The Draft Plan/EIS is comprised of four alternatives, a no-action alternative (Alternative A) and three action alternatives (Alternatives B, C, and D).The 674 page document was developed by an interdisciplinary team of NPS managers, scientists, and staff in cooperation with the Federal Highway Administration, State of Wyoming, Teton County, and Town of Jackson.
The planning team relied on a broad array of scientific research and public feedback to produce the document and identify the NPS preferred alternative (Alternative C). During the public scoping and preliminary alternatives stages of the planning process, the planning team received 1,007 and 2,605 individual comments, respectively.

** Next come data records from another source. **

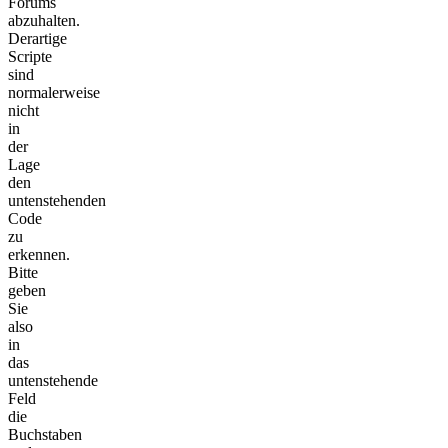
Forums
abzuhalten.
Derartige
Scripte
sind
normalerweise
nicht
in
der
Lage
den
untenstehenden
Code
zu
erkennen.
Bitte
geben
Sie
also
in
das
untenstehende
Feld
die
Buchstaben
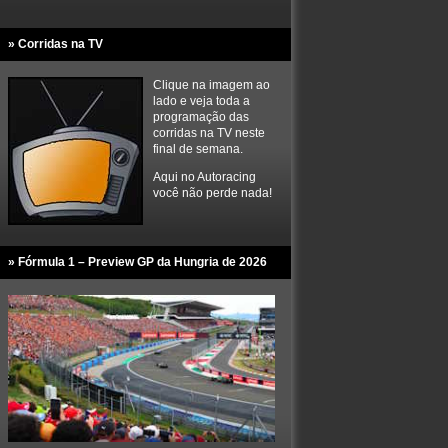
» Corridas na TV
Clique na imagem ao
lado e veja toda a
programação das
corridas na TV neste
final de semana.
Aqui no Autoracing
você não perde nada!
» Fórmula 1 – Preview GP da Hungria de 2026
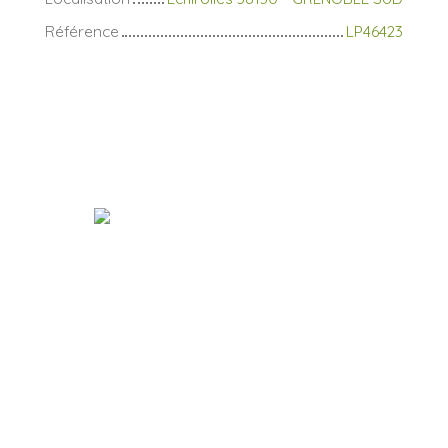
Référence
LP46423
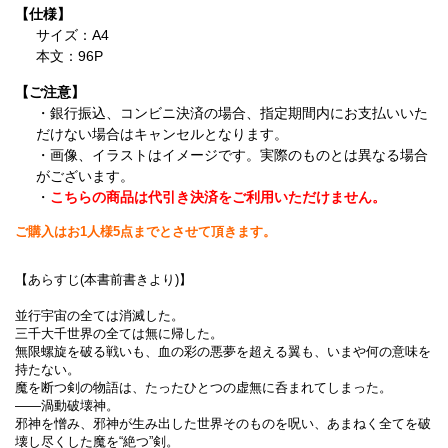
【仕様】
サイズ：A4
本文：96P
【ご注意】
・銀行振込、コンビニ決済の場合、指定期間内にお支払いいた
だけない場合はキャンセルとなります。
・画像、イラストはイメージです。実際のものとは異なる場合
がございます。
・
こちらの商品は代引き決済をご利用いただけません。
ご購入はお1人様5点までとさせて頂きます。
【あらすじ(本書前書きより)】
並行宇宙の全ては消滅した。
三千大千世界の全ては無に帰した。
無限螺旋を破る戦いも、血の彩の悪夢を超える翼も、いまや何の意味を
持たない。
魔を断つ剣の物語は、たったひとつの虚無に呑まれてしまった。
――渦動破壊神。
邪神を憎み、邪神が生み出した世界そのものを呪い、あまねく全てを破
壊し尽くした魔を“絶つ”剣。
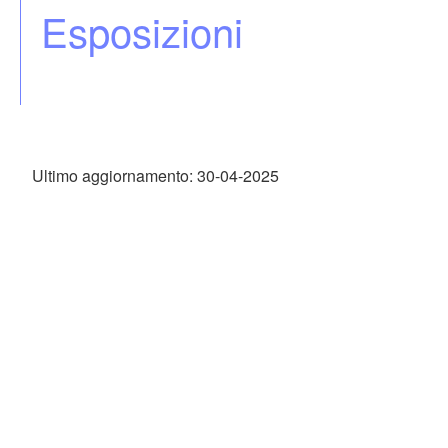
Esposizioni
Ultimo aggiornamento: 30-04-2025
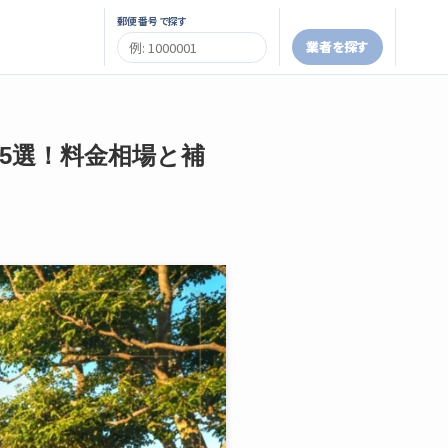
郵便番号で探す
業者を探す
者5選！料金相場と補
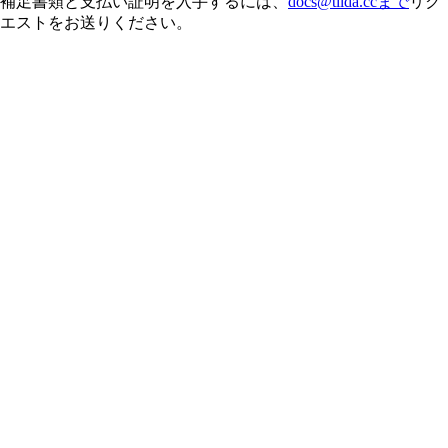
補足書類と支払い証明を入手するには、
docs@tilda.ccまで
リク
エストをお送りください。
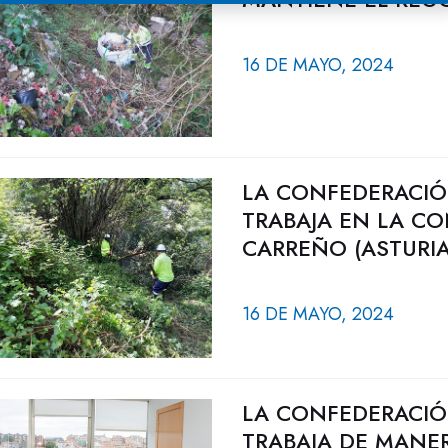
16 DE MAYO, 2024
LA CONFEDERACIÓ
TRABAJA EN LA CO
CARREÑO (ASTURIA
16 DE MAYO, 2024
LA CONFEDERACIÓ
TRABAJA DE MANE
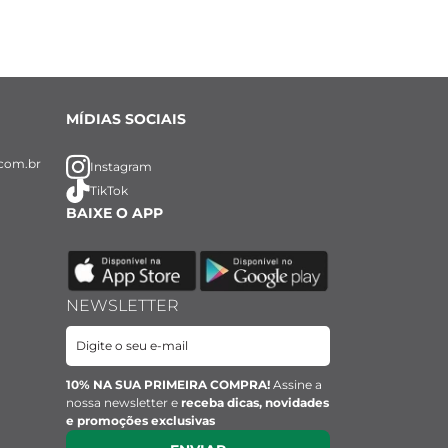
MÍDIAS SOCIAIS
com.br
Instagram
TikTok
BAIXE O APP
NEWSLETTER
10% NA SUA PRIMEIRA COMPRA!
Assine a
nossa newsletter e
receba dicas, novidades
e promoções exclusivas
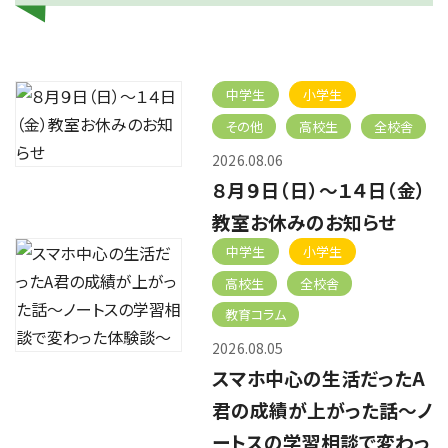
中学生
小学生
その他
高校生
全校舎
2026.08.06
８月９日（日）～１４日（金）
教室お休みのお知らせ
中学生
小学生
高校生
全校舎
教育コラム
2026.08.05
スマホ中心の生活だったA
君の成績が上がった話～ノ
ートスの学習相談で変わっ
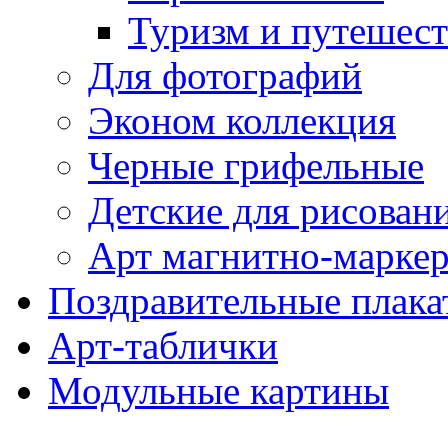
Туризм и путешес
Для фотографий
Эконом коллекция
Черные грифельные
Детские для рисован
Арт магнитно-марке
Поздравительные плака
Арт-таблички
Модульные картины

In addition to this public input, the planning team reviewed scientific studies of cultural landscapes, human-bear interactions, visitor use and experience, archaeology, road safety, and other topics to develop the Draft Plan/EIS. This background research, much of which has been publicly released over the last year, is available for review atgo.nps.gov/moose-wilson.
The NPS preferred alternative is the alternative that the NPS has identified to best fulfill the mission of the NPS as well as the purpose and need for the plan. “We believe Alternative C provides for the greatest protection of fundamental park resources and values—from wetland ecosystems, to the heritage of our affiliated tribal communities, to grizzly bears and moose—while allowing for appropriate opportunities to enjoy and recreate in this special area,” said Superintendent David Vela.
Key components of the preferred alternative include realignment of the northernmost 0.6 miles of the road, paving the unpaved portion of the road, use of timed sequencing to establish a maximum number of people in the corridor at any one time during peak use periods, establishing pullouts, relocation of the Death Canyon trailhead, and continued shared use of the road by both motor vehicles and bicycles. The preferred alternative includes a number of actions that will improve the safety and experience of bicyclists including a reduction in the speed limit, paving the unpaved section of the road, managing traffic volumes, and improving the road surface and edge.
While all public comments are informative, the planning team is particularly interested in feedback regarding the accuracy and adequacy of the information and analysis presented in the Draft Plan/EIS. “We have identified a preferred alternative so the public knows which direction we are headed and has a robust opportunity to comment,” said Superintendent David Vela. “The preferred alternative reflects current information and science, and at this point we are particularly interested in any new information, questions, or ideas that will improve the Final Plan/EIS.” After the public comment period is complete, the planning team will carefully review those comments and address them as necessary. Those comments and their responses will then be incorporated into the Final Plan/EIS which will be completed by summer 2016. A Record of Decision will be signed in the fall of 2016 and the document will then guide management of the corridor for the future.
The Draft Plan/EIS, as well as an informative newsletter that summarizes the plan and its alternatives, is available for viewing and download on the NPS Planning, Environment and Public Comment website at go.nps.gov/mwplan under the “Documents” tab. Those wishing to comment can provide their thoughts electronically by selecting “Open for Comment” on the website. Comments can also be submitted by standard mail to Grand Teton National Park, ATTN: Moose-Wilson Planning Team, PO Drawer 170, Moose, WY, 83012-0170, by hand delivery to park headquarters in Moose, or during the open house event. Public comments and the names of those making them may be released to the public at any time in accordance with the Freedom of Information Act.